Article N° 5028

ALCOOL

L'effet protecteur du «petit» verre d'alcool remis en cause

Imounachen Zitouni - 31 mars 2016 18:10

Une étude publiée dans le Journal of Studies on Alcohol and Drugs, a mis fin au paradoxe dont s'accommodaient les amateurs d'alcool et qui prétendait qu’il y aurait un effet bénéfique pour la santé à consommer de petites doses d’alcool quotidiennement.

En effet, lorsqu'ils comparent des petits buveurs et des abstinents, les chercheurs mêlent souvent indifféremment dans ce dernier groupe les anciens buveurs et ceux qui n'ont jamais touché une goutte d'alcool. «Cela crée un biais qui fait apparaître les buveurs modérés mieux qu'ils ne sont lorsqu'on les compare aux abstinents », explique au Figaro le Pr Tim Stockwell, directeur du centre de recherche sur les addictions à Victoria, au Canada.

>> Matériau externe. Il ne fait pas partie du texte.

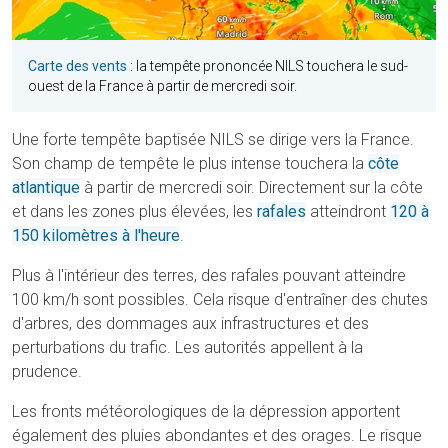
Carte des vents
: la tempête prononcée NILS touchera le sud-
ouest de la France à partir de mercredi soir.
Une forte tempête baptisée NILS se dirige vers la France.
Son champ de tempête le plus intense touchera la
côte
atlantique
à partir de mercredi soir. Directement sur la côte
et dans les zones plus élevées, les
rafales
atteindront
120 à
150 kilomètres à l'heure
.
Plus à l'intérieur des terres, des rafales pouvant atteindre
100 km/h sont possibles. Cela risque d'entraîner des chutes
d'arbres, des dommages aux infrastructures et des
perturbations du trafic. Les autorités appellent à la
prudence.
Les fronts météorologiques de la dépression apportent
également des pluies abondantes et des orages. Le risque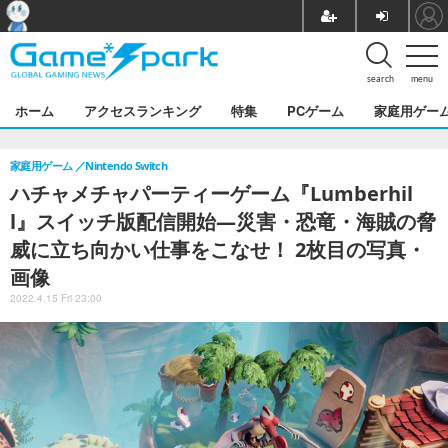
search
menu
ホーム
アクセスランキング
特集
PCゲーム
家庭用ゲー
家庭用ゲーム
Nintendo Switch
ハチャメチャパーティーゲーム『Lumberhil
l』スイッチ版配信開始―災害・恐竜・海賊の脅
威に立ち向かい仕事をこなせ！ 2枚目の写真・
画像
2022.4.15 Fri 23:00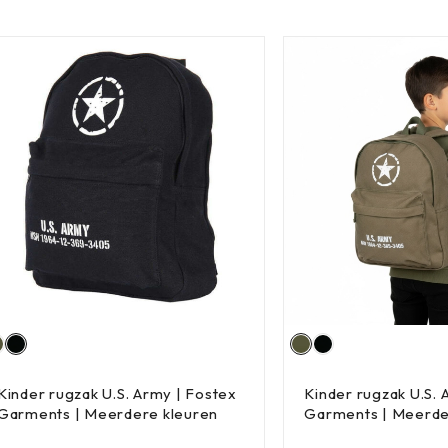
Kinder rugzak U.S. Army | Fostex
Kinder rugzak U.S. 
Garments | Meerdere kleuren
Garments | Meerde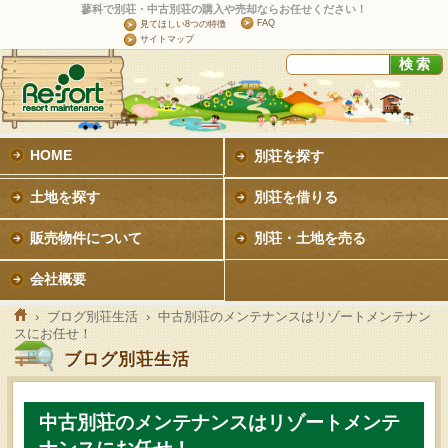
蓼科で別荘・中古別荘の購入や売却ならお任せください！
FAQ
見てほしい8つの特徴
サイトマップ
HOME
別荘を探す
土地を探す
別荘を借りる
販売物件について
別荘・土地を売る
会社概要
›
ブログ別荘生活
› 中古別荘のメンテナンスはリゾートメンテナン
スにお任せ！
ブログ別荘生活
中古別荘のメンテナンスはリゾートメンテ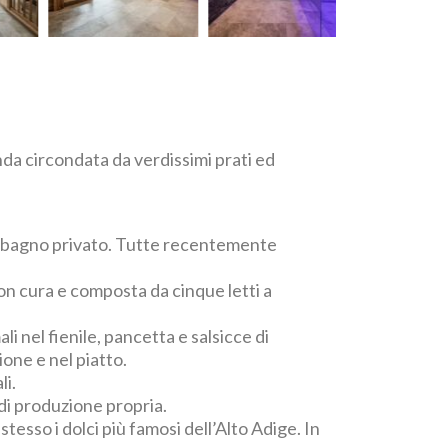
anda circondata da verdissimi prati ed
 e bagno privato. Tutte recentemente
 con cura e composta da cinque letti a
i nel fienile, pancetta e salsicce di
ione e nel piatto.
li.
 di produzione propria.
tesso i dolci più famosi dell’Alto Adige. In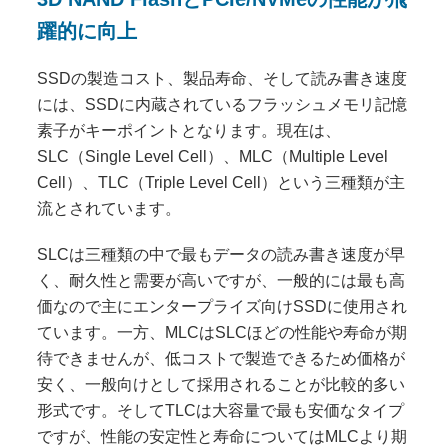
躍的に向上
SSDの製造コスト、製品寿命、そして読み書き速度
には、SSDに内蔵されているフラッシュメモリ記憶
素子がキーポイントとなります。現在は、
SLC（Single Level Cell）、MLC（Multiple Level
Cell）、TLC（Triple Level Cell）という三種類が主
流とされています。
SLCは三種類の中で最もデータの読み書き速度が早
く、耐久性と需要が高いですが、一般的には最も高
価なので主にエンタープライズ向けSSDに使用され
ています。一方、MLCはSLCほどの性能や寿命が期
待できませんが、低コストで製造できるため価格が
安く、一般向けとして採用されることが比較的多い
形式です。そしてTLCは大容量で最も安価なタイプ
ですが、性能の安定性と寿命についてはMLCより期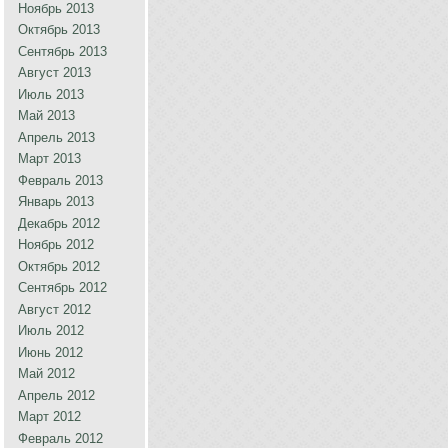
Ноябрь 2013
Октябрь 2013
Сентябрь 2013
Август 2013
Июль 2013
Май 2013
Апрель 2013
Март 2013
Февраль 2013
Январь 2013
Декабрь 2012
Ноябрь 2012
Октябрь 2012
Сентябрь 2012
Август 2012
Июль 2012
Июнь 2012
Май 2012
Апрель 2012
Март 2012
Февраль 2012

Avec ses collègues américains et australiens, il a recensé 87 études apparemment solides sur les liens entre la consommation d'alcool et la mortalité. «Nous avons trouvé 65 études sur 87 qui faisaient cette erreur, détaille le Pr Stockwell. Nous avons aussi envisagé le cas des buveurs occasionnels ayant réduit leur consommation.» Ceci étant fait, la pseudo-protection de la consommation modérée d'alcool disparaît.

«Je pense qu'il faut plutôt regarder nos résultats globalement et conclure qu'il y a là de quoi être sceptique quant à des effets bénéfiques de l'alcool sur la santé», rétorque le Pr Stockwell. C'est aussi l'avis de Philippe Amouyel, professeur de santé publique au CHRU de Lille: «Il y a deux ans, une étude basée sur la randomisation mendélienne (prenant en compte des caractéristiques génétiques, NDLR) a démontré que, quel que soit votre niveau de consommation d'alcool, même faible ou modéré, si vous buvez moins, c'est bénéfique pour votre santé.»

L'industrie des boissons n’a pas tardé à réagir. Elle a rapidement mobilisé des scientifiques pour tenter de contrer l'impact de la publication du Pr Stockwell. Dès le 24 mars, soit deux jours après celle-ci, le site Internet just-drinks.com publiait un texte de chercheurs regroupés dans l'International Scientific Forum on Alcohol Research. Ils critiquaient la sélection d'études faite par Stockwell et l'oubli des travaux existants sur l'effet cardio-protecteur supposé de l'alcool.

«Nous nous y attendions et nous ne prenons pas leurs critiques très au sérieux, explique le Pr Stockwell. Nos conclusions invitent à douter des bénéfices d'une consommation modérée d'alcool sur la mortalité. Ceci n'exclut pas la possibilité d'une cardio-protection qui serait tout simplement annulée par le risque accru de cancers et d'autres maladies.»